Refineries May Foil IMO Aims to Cut SOx Emissions in Exhaust Gas

By George Backwell at January 31, 2011 00:31
Filed Under: General

'Refiners threaten anti-pollution efforts in shipping', blared the caption of a Reuters article by correspondents Kan and Fabi on 17, January 2011, then coincidentally, came news a couple of days later that Wärtsilä was to retrofit the Containerships Vll, 13,995 dwt,  (owned by Helsinki based Containerships Ltd. OY) with their diesel engine exhaust-gas scrubber.

Wärtsilä's first ever installation of a commercial marine scrubber (to serve their W7L64 main diesel engine) is intended to enable the ship to meet impending targets for reduced exhaust gas emissions of SOx in Emission Control Areas's while continuing to burn diesel fuel with sulfur content above the set limits.

Containerships Vll: Photo Credit, Jens Boldt

Bunkers With Minimal Sulfur to Become Scarce?

Experts in the field pronounce that SOx emissions in diesel engine exhaust gas‚ which mostly comprise sulphur dioxide with a small amount of sulphur trioxide‚ are a function of the amount of sulphur in the fuel burnt and cannot be controlled by the combustion process. The essence of the Reuters article is that a consequence of reluctance by oil refineries to invest the billions of dollars needed for tooling up plant to meet demand for cleaner-burning marine fuels is likely to set back full and timely implementation of MARPOL Annex Vl.

Shortages of low suflur-content  diesel engine fuel (concurrent with an excessive market price) might be grounds for IMO's feasibility review (scheduled for 2018) to conclude that full implementation should be delayed for the default seven years until 2025

What are the options, if refiners were indeed to  fail to step up to the plate and deliver ?

Alternative  Fuels

LNG, LPG, and bio-fuels suggest themselves. Remi Eriksen, Chief Operation Officer at classification society Det Norske Veritas told a Singapore conference last week: "LNG is the best alternative we have from an environmental and financial point of view."

Others were less optimistic about the future of LNG as a fuel: Robin Meech, MD of U.K. Company, Marine and Energy Consulting considered LNG would make up only 5% of bunker use by 2025 due to the cost of retrofitting vessels to make use of it.

LPG is out of the reckoning for low and medium speed marine diesel engines.
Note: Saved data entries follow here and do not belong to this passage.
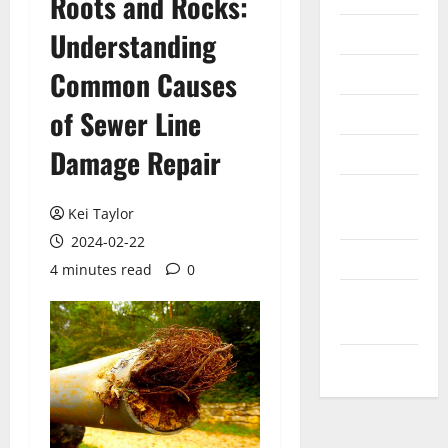
Roots and Rocks:
Internet
Understanding
Messenger
Common Causes
Reviews
of Sewer Line
Damage Repair
Technology
Tips and
Kei Taylor
IDEAS
2024-02-22
Uncategorized
4 minutes read
0
Update
NEWS
VOIP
Bio-fuels tend not to figure on the agenda, as global depletion of harvests is thought to play in to food commodity supply shortages.

SOx Cleaning by Scrubbers
Depletion of SOx exhaust gas emission by means of scrubber technology (which brings exhaust gas flow into intensive contact with an alkaline fluid) allows lower grade bunkers to continue to be burnt, and development of marine scrubbers seems set to occupy the endeavours of R & D engineers of all the major engine manufacturers.

Negatives to be overcome concern the relatively large space taken up by scrubber plant; the treatment of contaminated waste water; and disposal of the sludge residues. Waste water has to be treated prior to discharge, and sludge held on board for discharge ashore.

Wärtsilä said in a news release on 19, January 2011 that their scrubber complies with the IMO guidelines for cleaning exhaust emissions from all 2 and 4-stroke engines and oil-fired boilers, and will include a water treatment process to enable purified waste discharge at sea.  Operational performance of Containerships Vll's scrubber is going to be closely followed.